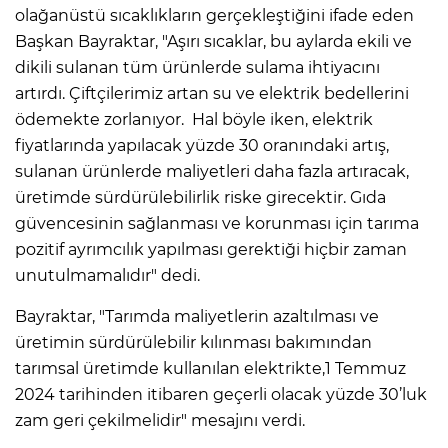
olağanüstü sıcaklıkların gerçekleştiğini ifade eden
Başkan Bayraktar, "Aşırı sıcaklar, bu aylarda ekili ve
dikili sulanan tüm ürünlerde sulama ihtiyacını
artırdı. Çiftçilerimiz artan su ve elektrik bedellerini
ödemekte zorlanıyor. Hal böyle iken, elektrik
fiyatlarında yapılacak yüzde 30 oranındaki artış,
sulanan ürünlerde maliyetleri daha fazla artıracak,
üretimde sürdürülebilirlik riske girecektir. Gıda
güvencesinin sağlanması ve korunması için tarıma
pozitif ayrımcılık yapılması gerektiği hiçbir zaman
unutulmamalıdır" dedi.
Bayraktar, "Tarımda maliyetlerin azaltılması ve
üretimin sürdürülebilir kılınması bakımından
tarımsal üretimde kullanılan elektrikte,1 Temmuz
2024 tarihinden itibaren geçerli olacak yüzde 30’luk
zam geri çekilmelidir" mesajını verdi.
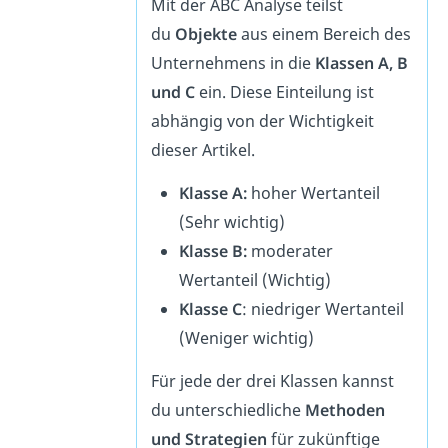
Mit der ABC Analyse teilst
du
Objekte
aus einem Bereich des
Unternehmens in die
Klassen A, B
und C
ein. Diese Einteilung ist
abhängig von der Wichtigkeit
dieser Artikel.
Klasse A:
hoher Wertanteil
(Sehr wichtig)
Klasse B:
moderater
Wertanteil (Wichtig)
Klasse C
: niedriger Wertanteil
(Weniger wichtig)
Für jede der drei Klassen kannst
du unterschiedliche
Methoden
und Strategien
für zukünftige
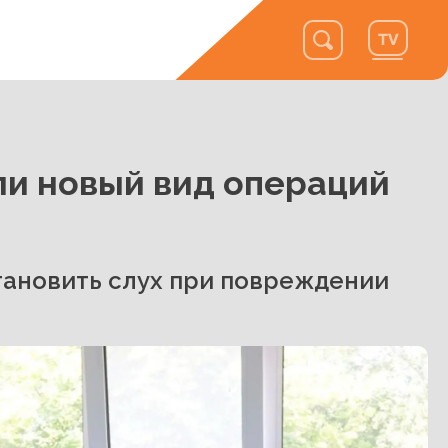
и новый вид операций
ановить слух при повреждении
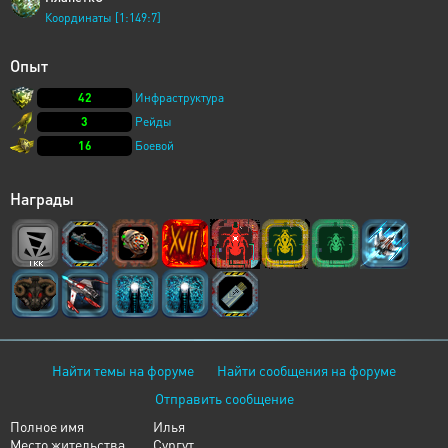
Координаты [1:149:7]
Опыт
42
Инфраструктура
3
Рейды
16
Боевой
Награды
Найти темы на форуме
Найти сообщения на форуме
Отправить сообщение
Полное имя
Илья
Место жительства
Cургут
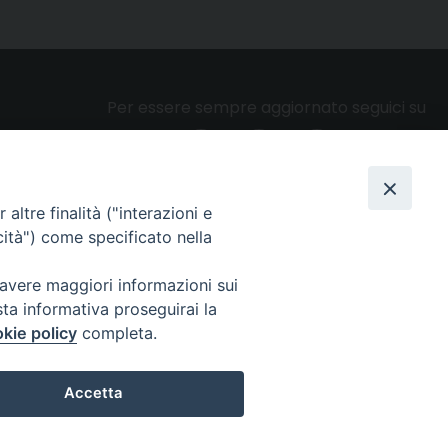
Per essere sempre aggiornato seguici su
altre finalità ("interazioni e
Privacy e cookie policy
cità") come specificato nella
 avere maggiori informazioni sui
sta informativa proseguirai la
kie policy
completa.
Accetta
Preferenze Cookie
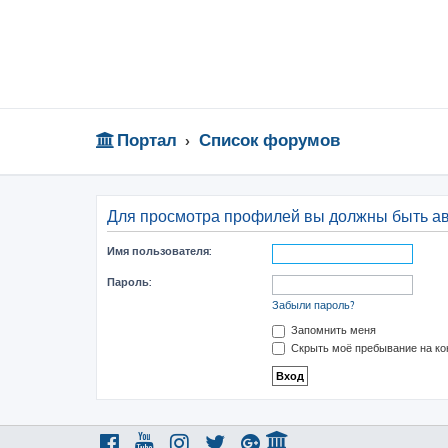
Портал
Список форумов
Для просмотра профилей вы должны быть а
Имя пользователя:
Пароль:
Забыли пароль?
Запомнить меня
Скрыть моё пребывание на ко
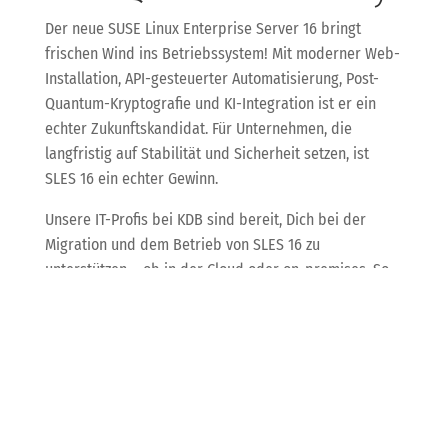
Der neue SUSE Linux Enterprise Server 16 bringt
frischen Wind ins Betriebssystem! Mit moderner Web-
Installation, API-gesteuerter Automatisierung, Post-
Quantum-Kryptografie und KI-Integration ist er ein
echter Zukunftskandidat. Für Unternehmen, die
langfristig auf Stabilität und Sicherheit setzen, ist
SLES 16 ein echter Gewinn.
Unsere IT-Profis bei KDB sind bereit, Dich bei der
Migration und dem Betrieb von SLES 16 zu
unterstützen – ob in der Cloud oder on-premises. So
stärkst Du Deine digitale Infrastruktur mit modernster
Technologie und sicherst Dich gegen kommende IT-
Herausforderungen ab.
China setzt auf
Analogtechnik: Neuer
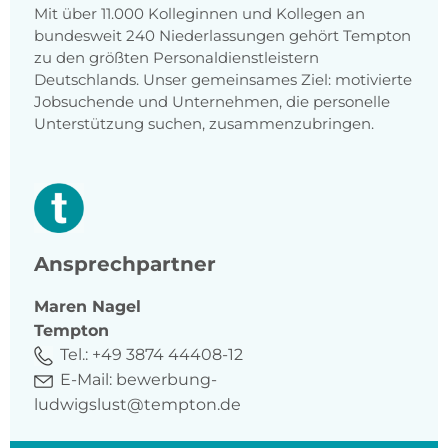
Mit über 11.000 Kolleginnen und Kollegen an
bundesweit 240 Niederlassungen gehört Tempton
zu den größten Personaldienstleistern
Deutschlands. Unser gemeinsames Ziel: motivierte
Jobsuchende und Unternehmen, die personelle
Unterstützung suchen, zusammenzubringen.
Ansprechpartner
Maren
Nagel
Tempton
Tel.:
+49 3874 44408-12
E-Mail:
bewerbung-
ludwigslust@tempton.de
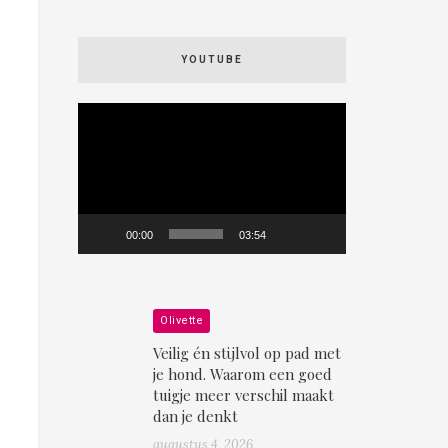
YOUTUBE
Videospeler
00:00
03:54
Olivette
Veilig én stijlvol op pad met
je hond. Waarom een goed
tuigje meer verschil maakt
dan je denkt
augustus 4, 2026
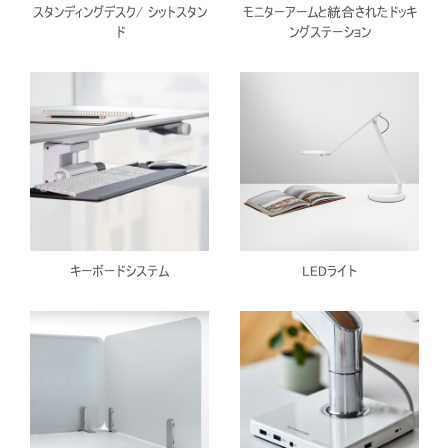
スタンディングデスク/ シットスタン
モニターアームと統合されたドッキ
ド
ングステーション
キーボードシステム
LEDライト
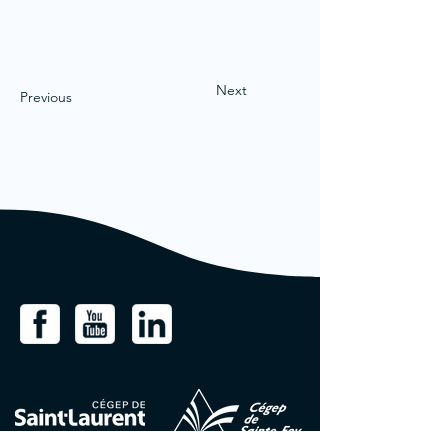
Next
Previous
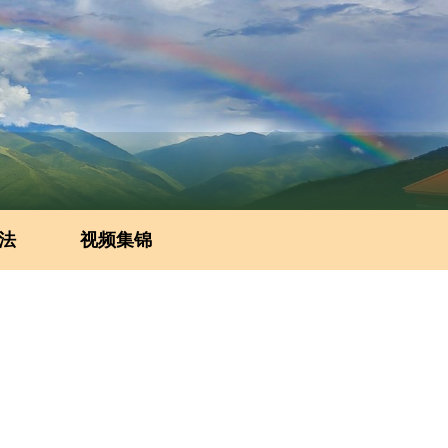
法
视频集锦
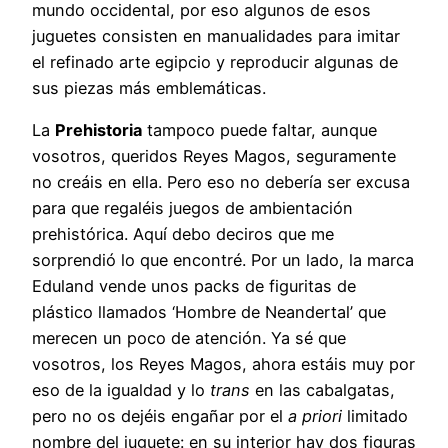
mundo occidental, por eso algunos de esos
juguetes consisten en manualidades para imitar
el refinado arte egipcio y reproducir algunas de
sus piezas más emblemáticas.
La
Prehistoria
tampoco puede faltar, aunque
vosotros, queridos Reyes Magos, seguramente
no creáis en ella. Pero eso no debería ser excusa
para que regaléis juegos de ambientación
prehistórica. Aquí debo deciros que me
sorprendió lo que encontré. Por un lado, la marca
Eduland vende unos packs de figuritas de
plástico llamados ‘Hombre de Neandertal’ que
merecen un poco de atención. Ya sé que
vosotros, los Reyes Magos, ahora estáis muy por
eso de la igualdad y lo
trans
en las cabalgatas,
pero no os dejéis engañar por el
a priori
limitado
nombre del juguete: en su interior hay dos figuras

☆ ☆ ☆ ☆ ☆

• [Work to be completed]
Throughout the material, how many lines contain the string "Reyes"? Answer with the number alone.

• [Answer box]
2